In this, becoming a professional can also be understood as an aesthetic experience through which all senses are involved. For a cook, a specific taste can signify something that no one else would detect, as for a surgeon touching his patient skin, a musician listening to the tune of an instrument, an architect seeing a building or a mechanic smelling smoke from an engine. In this article, we will focus on the ways professionals dress. Indeed, dress codes are fundamental ways to automatically – and discreetly – recognize someone from your own tribe, community, or profession. Moreover, these ways of dressing can incorporate other specific information – encoded messages such as integration to a subgroup or last week’s performance. Exploring dress codes in three typical professions in finance, we have discovered that they also are mediums of communication within the group, strengthening a certain aesthetic sense of belonging and of presenting the self.
The aesthetics of professions
Aesthetic allows for an understanding of how fragmented segment of activity (such as the financial sector for example) can constitute professions despite the looseness of formal components. Considering professions as being also aesthetic communities shifts the focus – or rather enlarges it – toward symbolic, corporeal and sensorial elements. Besides, the formal components are also carriers of aesthetic processes. For example, through similar trainings, novices learn how to express and dress themselves accordingly. “Across these schools students are acquainted with shared ways of expressing their ideas visually through conventionalized symbols and signs (…) Thus, aesthetic knowledge becomes seen as a form of knowledge that is jointly held and enacted by members of professional communities, organizations and networks” (Ewenstein & Whyte, 2007). The expression and enactment of a certain aesthetic, within knowledge or appearance, not only communicate an affiliation but also a shared view on the activity to be carried, the community to belong to and the worldview to sustain.
Professions should also be explored as aesthetic communities, through the many corporeal, symbolic and sensorial elements that allow professionals to define themselves as such. Consequently, we have chosen to focus on an apparently non-productive dimension of the activity: the way people dress.

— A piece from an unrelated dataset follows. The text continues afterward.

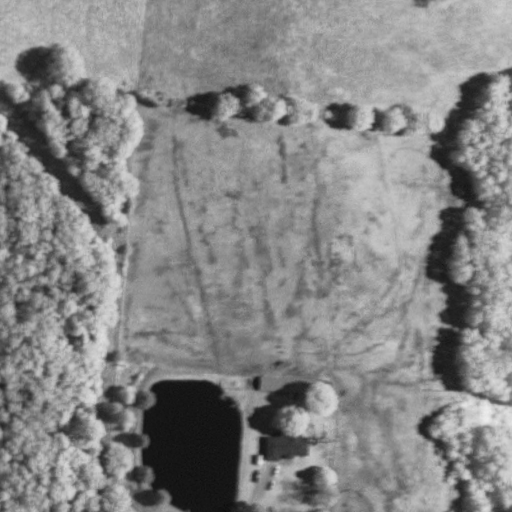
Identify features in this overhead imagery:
building: (293, 385)
building: (289, 447)
road: (262, 490)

Dress codes are an inherent element of professions allowing for a direct visual distinction between members and non-members. They can go from finely defined uniforms to general indications, and not respecting them can result in sanctions going from dismissal to insults and mockeries (Rafaeli & Pratt, 1993). Companies spend billions of dollars each year to define, purchase, maintain and monitor these dress codes (Solomon, 1987). Therefore, dress codes can be considered as important carriers of both organizational communication and individual identity that will be central for professions as communities and during the professionalization process. Extending Rafaeli & Pratt (1993) definition of organizational dress, we will define professional dress codes as the clothing (jackets, pants, shirts, skirts, sweaters, etc.) and artefacts (watches, jewellery, shoes, belts, ties, handbags, etc.) that members of a profession are expected to wear while performing their activities. Whatever the profession, dress codes allow for an aesthetical recognition, often on the very first impression (Douty, 1973; Conner, Nagasawa & Peters, 1975). Moreover, they influence the hiring process (Forsythe, 1990; Forsythe, Drake & Cox, 1985), especially for young professionals. A fine-grained understanding of professional dress codes allows for an enrich analysis of organizational dress considering the rise of turn-over within companies and that careers are now built on a multi-firms trajectory.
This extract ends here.